As you can see, the names of the prefixes, properties, and objects are transformed into a proper, GraphQL standards acceptable format. Furthermore, all the places where the names are referred are also updated in order to preserve the consistency of the provided schema.

For example, querying of Droid weight using the schema above should now look like this:

object_name_prefix_Droid {
  my_prefix_ns_prop_weight
}

Restrictions

Although the sanitizing process allows the usage of punctuation characters by replacing all of them with underscore, it may sometimes lead to ambiguity. This is why we have introduced several restrictions in the SOML validation process. They will detect such ambiguous cases, reject the schema, and report the issue, so that you can fix it and retry the upload.

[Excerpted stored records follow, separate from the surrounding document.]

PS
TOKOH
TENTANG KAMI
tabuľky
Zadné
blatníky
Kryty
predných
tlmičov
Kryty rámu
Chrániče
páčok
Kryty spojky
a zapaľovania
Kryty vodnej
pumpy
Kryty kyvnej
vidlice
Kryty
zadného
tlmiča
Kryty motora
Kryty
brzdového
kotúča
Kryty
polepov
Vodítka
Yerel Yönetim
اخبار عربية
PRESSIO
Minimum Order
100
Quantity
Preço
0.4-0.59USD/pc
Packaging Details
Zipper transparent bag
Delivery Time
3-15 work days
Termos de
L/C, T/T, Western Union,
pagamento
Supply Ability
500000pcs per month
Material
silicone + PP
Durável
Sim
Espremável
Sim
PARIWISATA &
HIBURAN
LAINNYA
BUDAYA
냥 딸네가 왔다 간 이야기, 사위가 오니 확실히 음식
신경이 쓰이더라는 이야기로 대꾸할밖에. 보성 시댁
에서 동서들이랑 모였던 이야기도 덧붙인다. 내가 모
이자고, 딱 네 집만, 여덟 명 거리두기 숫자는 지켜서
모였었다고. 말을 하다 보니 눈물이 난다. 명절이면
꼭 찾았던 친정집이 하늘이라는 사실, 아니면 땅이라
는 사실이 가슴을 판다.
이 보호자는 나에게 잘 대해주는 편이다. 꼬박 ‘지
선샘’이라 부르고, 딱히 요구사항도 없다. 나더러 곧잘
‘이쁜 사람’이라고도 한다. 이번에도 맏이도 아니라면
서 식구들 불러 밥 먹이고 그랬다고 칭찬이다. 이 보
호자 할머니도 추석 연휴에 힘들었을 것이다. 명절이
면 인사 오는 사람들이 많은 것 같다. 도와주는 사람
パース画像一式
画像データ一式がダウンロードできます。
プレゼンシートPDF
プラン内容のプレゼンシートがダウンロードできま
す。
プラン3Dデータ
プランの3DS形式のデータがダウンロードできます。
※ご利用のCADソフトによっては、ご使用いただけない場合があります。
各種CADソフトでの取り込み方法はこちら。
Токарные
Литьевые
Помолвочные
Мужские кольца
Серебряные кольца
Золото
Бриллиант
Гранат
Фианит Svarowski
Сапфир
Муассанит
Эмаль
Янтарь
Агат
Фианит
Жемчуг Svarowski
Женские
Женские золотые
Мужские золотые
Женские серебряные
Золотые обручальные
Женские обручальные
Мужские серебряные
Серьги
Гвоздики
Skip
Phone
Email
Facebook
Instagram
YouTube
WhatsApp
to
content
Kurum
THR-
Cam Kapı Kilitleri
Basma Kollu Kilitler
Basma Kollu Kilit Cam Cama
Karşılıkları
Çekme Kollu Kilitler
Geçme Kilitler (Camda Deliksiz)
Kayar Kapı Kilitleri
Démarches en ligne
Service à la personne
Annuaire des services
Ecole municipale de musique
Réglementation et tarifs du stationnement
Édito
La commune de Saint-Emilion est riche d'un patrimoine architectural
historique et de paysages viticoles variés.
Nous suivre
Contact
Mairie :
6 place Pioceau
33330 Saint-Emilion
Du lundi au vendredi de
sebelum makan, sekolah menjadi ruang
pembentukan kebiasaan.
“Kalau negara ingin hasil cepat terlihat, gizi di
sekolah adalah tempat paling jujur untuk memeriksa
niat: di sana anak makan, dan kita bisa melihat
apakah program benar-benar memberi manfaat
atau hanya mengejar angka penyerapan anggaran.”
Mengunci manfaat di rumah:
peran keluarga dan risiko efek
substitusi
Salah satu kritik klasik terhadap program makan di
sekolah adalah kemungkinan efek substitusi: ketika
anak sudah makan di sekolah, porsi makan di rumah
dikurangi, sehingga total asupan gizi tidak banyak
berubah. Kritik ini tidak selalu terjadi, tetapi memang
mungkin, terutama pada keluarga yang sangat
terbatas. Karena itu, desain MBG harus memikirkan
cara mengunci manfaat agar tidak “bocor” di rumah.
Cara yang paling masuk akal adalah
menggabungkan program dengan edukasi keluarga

The following examples will cause conflicts of the mapped GraphQL names, and are not allowed:

  • prefix namespaces like: pre-fix, pre_fix, pre.fix
  • property names like: pfx:some-prop, pfx:some_prop, pfx:some.prop
  • object names like: pfx:Object.name, pfx:Object-name, pfx:Object_name
  • or their combinations, e.g.,: pre-fix:Object.name, pre.fix:Object-name, pfx:some-prop, pfx_some:prop, pfx:some_prop, pfx:some.prop, some-more:prop, some:more-prop, etc.